*** Source data

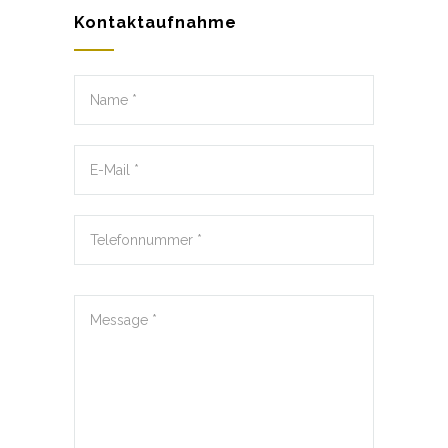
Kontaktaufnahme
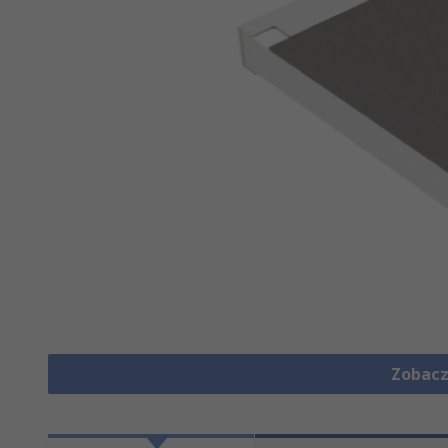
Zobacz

******
*** Source data

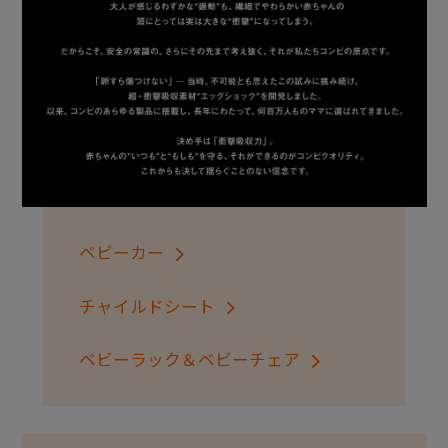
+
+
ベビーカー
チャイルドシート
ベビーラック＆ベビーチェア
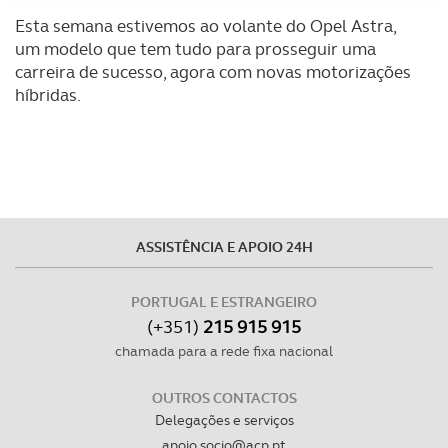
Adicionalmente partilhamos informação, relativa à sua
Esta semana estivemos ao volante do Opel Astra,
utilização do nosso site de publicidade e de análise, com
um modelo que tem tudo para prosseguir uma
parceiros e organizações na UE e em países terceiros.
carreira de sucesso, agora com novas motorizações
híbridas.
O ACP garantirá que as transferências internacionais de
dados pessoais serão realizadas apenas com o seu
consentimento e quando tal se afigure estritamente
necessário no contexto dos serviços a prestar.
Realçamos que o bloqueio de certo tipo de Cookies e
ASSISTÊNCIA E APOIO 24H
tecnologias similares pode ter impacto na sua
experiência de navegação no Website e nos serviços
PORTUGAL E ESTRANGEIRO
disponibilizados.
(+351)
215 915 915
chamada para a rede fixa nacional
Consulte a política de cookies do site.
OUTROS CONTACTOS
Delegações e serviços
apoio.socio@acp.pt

******

* _Aim of the task_: Copy out, unchanged, the lines starting with the line that contains "Adicionalmente partilhamos informação, relativa" and going on through the line that contains "apoio.socio@acp.pt".

* _Solution to the exercise_:
Adicionalmente partilhamos informação, relativa à sua
Esta semana estivemos ao volante do Opel Astra,
utilização do nosso site de publicidade e de análise, com
um modelo que tem tudo para prosseguir uma
parceiros e organizações na UE e em países terceiros.
carreira de sucesso, agora com novas motorizações
híbridas.
O ACP garantirá que as transferências internacionais de
dados pessoais serão realizadas apenas com o seu
consentimento e quando tal se afigure estritamente
necessário no contexto dos serviços a prestar.
Realçamos que o bloqueio de certo tipo de Cookies e
ASSISTÊNCIA E APOIO 24H
tecnologias similares pode ter impacto na sua
experiência de navegação no Website e nos serviços
PORTUGAL E ESTRANGEIRO
disponibilizados.
(+351)
215 915 915
chamada para a rede fixa nacional
Consulte a política de cookies do site.
OUTROS CONTACTOS
Delegações e serviços
apoio.socio@acp.pt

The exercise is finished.